Maybe Mbappé should have decamped. But maybe his ego wouldn't let him. What if PSG were to win the Champions League without him? That would sting.
For the moment he has remained in his homeland and has become PSG's record goalscorer.
Chances
As he attempts to burnish his legend in Brittany on Saturday night, he and his teammates might even pause and take inspiration from Chelsea.
In 2020, in the last-16, Bayern beat the west Londoners 4-1 in the first leg at Stamford Bridge and strolled through the second leg against Frank Lampard's men in Munich 3-0.
Revenge of a sort for outplaying Chelsea for the whole of the 2012 Champions League final and then losing on penalties.
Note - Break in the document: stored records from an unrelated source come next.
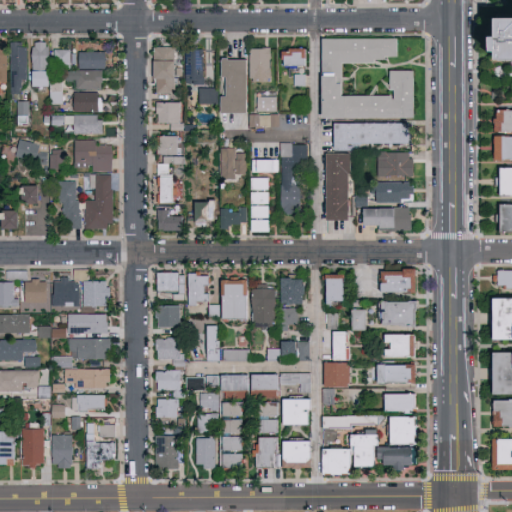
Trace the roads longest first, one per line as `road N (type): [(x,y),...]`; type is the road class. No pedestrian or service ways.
road 1 (residential): [(0,253),(511,252)]
road 2 (residential): [(137,0),(138,496)]
road 3 (residential): [(0,21),(453,18)]
road 4 (residential): [(0,496),(445,493)]
road 5 (secondary): [(453,203),(453,66)]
Lampard - then in his pomp for Chelsea – converted one of the kicks in the 4-3 shoot-out win.
After the 7-1 aggregate thrashing, Bayern went on to beat PSG in the 2020 Champions League final.
Triumph
But the following year, Chelsea claimed the Champions League following a 1-0 victory over Manchester City.
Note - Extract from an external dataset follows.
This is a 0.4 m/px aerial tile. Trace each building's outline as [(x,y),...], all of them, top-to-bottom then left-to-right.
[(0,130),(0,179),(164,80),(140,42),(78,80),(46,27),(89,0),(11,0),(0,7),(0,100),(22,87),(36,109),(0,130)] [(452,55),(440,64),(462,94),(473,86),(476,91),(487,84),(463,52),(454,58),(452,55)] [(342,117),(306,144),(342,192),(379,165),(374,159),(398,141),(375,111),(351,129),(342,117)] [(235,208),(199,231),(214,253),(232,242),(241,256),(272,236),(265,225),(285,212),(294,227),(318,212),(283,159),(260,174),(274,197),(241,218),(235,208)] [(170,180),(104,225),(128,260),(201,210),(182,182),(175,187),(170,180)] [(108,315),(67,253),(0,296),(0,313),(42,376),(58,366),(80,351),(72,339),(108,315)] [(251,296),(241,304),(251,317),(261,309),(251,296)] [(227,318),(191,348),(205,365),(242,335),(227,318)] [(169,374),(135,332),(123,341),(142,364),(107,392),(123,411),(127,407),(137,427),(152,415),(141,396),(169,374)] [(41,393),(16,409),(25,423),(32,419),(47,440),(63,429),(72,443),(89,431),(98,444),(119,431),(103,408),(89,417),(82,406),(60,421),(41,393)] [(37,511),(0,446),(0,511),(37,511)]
Well, why not? It's the Champions League. Stuff like this happens. Logic and linear narratives fail to operate in this realm.
Less than six months after the defeat to Bayern in the final, PSG decided to jettison head coach Thomas Tuchel.
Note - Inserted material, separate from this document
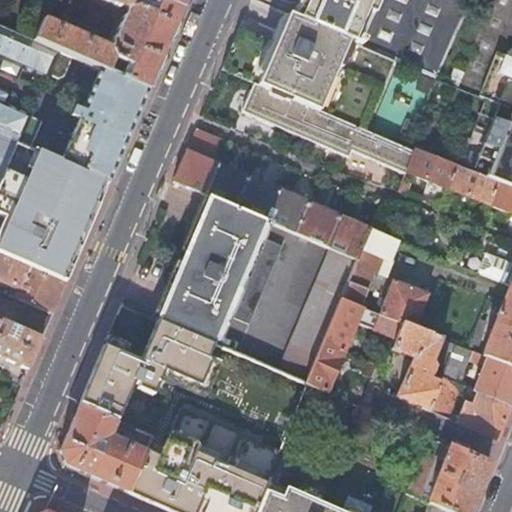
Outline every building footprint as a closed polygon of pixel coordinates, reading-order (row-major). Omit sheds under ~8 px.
[(71,57),(100,70),(148,91),(171,39),(183,10),(160,0),(100,0),(119,8),(120,6),(128,10),(129,18),(123,19),(114,41),(116,47),(111,50),(103,46),(103,44),(60,25),(59,27),(43,20),(34,41),(71,57)] [(160,0),(183,10),(187,0),(160,0)] [(305,0),(303,7),(297,20),(415,71),(437,80),(471,0),(305,0)] [(223,69),(211,96),(214,98),(226,70),(255,83),(243,111),(248,113),(303,137),(329,148),(350,157),(353,152),(370,159),(373,160),(406,174),(415,151),(407,148),(378,136),(366,130),(392,69),(412,77),(415,71),(297,20),(287,16),(278,37),(283,39),(281,46),(275,44),(240,29),(238,33),(239,34),(244,46),(233,48),(232,47),(230,51),(232,52),(236,64),(226,66),(224,65),(223,69)] [(0,26),(0,135),(31,149),(42,122),(5,106),(10,95),(0,90),(0,57),(9,62),(4,74),(17,79),(22,67),(45,77),(46,75),(56,79),(62,77),(71,57),(34,41),(0,26)] [(238,33),(232,47),(233,48),(244,46),(239,34),(238,33)] [(230,51),(224,65),(226,66),(236,64),(232,52),(230,51)] [(511,58),(497,53),(478,99),(489,103),(511,111),(511,58)] [(9,62),(0,57),(0,71),(4,74),(9,62)] [(75,126),(61,162),(109,183),(140,109),(148,91),(100,70),(84,106),(81,104),(77,111),(81,113),(78,120),(74,119),(72,124),(75,126)] [(453,71),(448,85),(457,88),(462,75),(453,71)] [(511,111),(489,103),(484,118),(470,113),(460,138),(474,144),(463,171),(499,185),(511,189),(511,111)] [(404,137),(412,119),(408,117),(400,136),(404,137)] [(191,142),(174,182),(205,196),(219,164),(218,164),(215,163),(212,161),(221,140),(197,130),(191,142)] [(88,232),(109,183),(61,162),(31,149),(0,135),(0,214),(10,219),(0,241),(0,254),(66,283),(88,232)] [(415,151),(406,174),(430,183),(448,190),(457,168),(415,151)] [(205,196),(209,198),(235,208),(248,178),(232,170),(219,164),(205,196)] [(463,171),(457,168),(448,190),(466,197),(468,198),(490,207),(491,207),(499,185),(463,171)] [(248,178),(235,208),(265,221),(279,191),(264,184),(248,178)] [(405,178),(400,192),(406,195),(412,181),(405,178)] [(511,189),(499,185),(491,207),(511,214),(511,189)] [(265,221),(266,222),(295,235),(309,204),(293,196),(279,191),(265,221)] [(158,320),(214,344),(226,316),(249,325),(282,248),(259,238),(266,222),(265,221),(235,208),(209,198),(184,259),(158,320)] [(309,204),(295,235),(325,247),(339,217),(324,210),(309,204)] [(339,217),(325,247),(330,249),(357,261),(362,250),(370,231),(370,230),(353,223),(339,217)] [(370,231),(362,250),(382,258),(383,257),(392,261),(399,243),(370,231)] [(330,249),(277,372),(305,384),(323,343),(341,301),(348,283),(357,261),(330,249)] [(362,250),(357,261),(348,283),(365,290),(372,272),(376,274),(382,258),(362,250)] [(0,254),(0,321),(41,339),(50,320),(0,298),(0,277),(20,286),(15,299),(52,315),(66,283),(0,254)] [(510,286),(511,286),(511,265),(485,255),(478,273),(510,286)] [(379,315),(401,323),(414,328),(428,296),(392,282),(382,307),(379,315)] [(365,290),(348,283),(341,301),(358,308),(365,290)] [(484,358),(511,368),(511,286),(510,286),(498,316),(495,315),(490,325),(494,327),(482,357),(484,358)] [(401,323),(379,315),(372,313),(358,308),(341,301),(323,343),(344,351),(355,324),(396,340),(401,323)] [(372,313),(379,315),(382,307),(375,304),(372,313)] [(214,344),(158,320),(140,362),(121,354),(104,347),(79,405),(118,421),(134,384),(139,386),(138,390),(154,396),(161,379),(164,372),(177,377),(200,387),(212,359),(208,358),(214,344)] [(28,371),(41,339),(0,321),(0,358),(3,359),(28,371)] [(396,340),(393,350),(414,358),(409,369),(396,396),(427,410),(441,377),(436,376),(434,380),(430,378),(435,365),(432,361),(438,346),(441,340),(414,328),(401,323),(396,340)] [(454,346),(441,340),(438,346),(451,351),(454,346)] [(344,351),(323,343),(305,384),(307,385),(326,393),(335,373),(344,351)] [(511,400),(511,368),(484,358),(474,386),(469,384),(467,389),(510,406),(511,400)] [(371,378),(376,365),(364,360),(359,373),(371,378)] [(441,377),(427,410),(446,419),(461,386),(441,377)] [(498,436),(510,406),(467,389),(464,396),(455,423),(497,440),(498,436)] [(94,479),(128,493),(146,451),(112,435),(118,421),(79,405),(59,452),(61,458),(64,465),(94,479)] [(309,449),(313,439),(309,438),(304,449),(306,450),(307,448),(309,449)] [(442,444),(428,438),(406,494),(418,499),(429,471),(430,472),(442,444)] [(428,503),(449,447),(442,444),(430,472),(429,471),(418,499),(428,503)] [(468,511),(477,492),(488,464),(449,447),(428,503),(448,511),(468,511)] [(170,511),(256,511),(262,500),(146,451),(128,493),(170,511)] [(298,460),(281,452),(272,475),(269,482),(286,490),(298,460)] [(282,501),(286,490),(269,482),(264,493),(282,501)] [(337,511),(286,490),(282,501),(264,493),(262,500),(256,511),(337,511)] [(448,511),(428,503),(424,511),(448,511)]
The then Chelsea boss Roman Abramovich – aware the German was a tactically enriched upgrade on the former Chelsea midfield hero – drafted him into Stamford Bridge in January 2021 and four months later ... merci PSG. Voilà Champions League crown number two.
It seems so cruel. But therein lies the joy. Or Schadenfreude as the Germans call it. Kingsley Coman – a product of the PSG youth system – scored the goal that gave Bayern the 2020 title.
Journey
And the Frenchman was on the scoresheet three years later with the only goal of the first leg on 14 February.
Eric Maxim Choupo-Moting – formerly of the parish of PSG – scored the opener for Bayern on Wednesday night before Serge Gnabry delivered the coup de grace.
Good players both. But journeymen in the orbit of Messi, Neymar and Mbappé.
Which begs the question, which set of PSG executives ever thought it would be just a question of spending squillions on a couple of uberstars? After more than a decade in charge, the penny appears not to have dropped.
"But then waste characterises the project," wrote Jonathan Wilson in the British newspaper The Guardian on Thursday.
"The banlieues of Paris have become one of the great hotbeds of footballing talent: 11 of France’s World Cup squad were born there. That should give PSG a huge advantage but it is one they have neglected.
"Perhaps Warren Zaïre-Emery and El Chadaille Bitshiabu represent a new future but for now the only first-team regular from the capital is Mbappé, who PSG bought for a reported £160m and then, when his contract had run down, paid a further £100m as a signing-on fee. Perhaps when money is no object, spending wisely isn’t a consideration," Wilson added.
The intrigue lies in how this particular elimination shapes the rest of PSG's season and the club's ethos.
They are still light years ahead of domestic contenders such as Marseille, Monaco, Lens and Rennes.
But still so very lost in the Champions League space.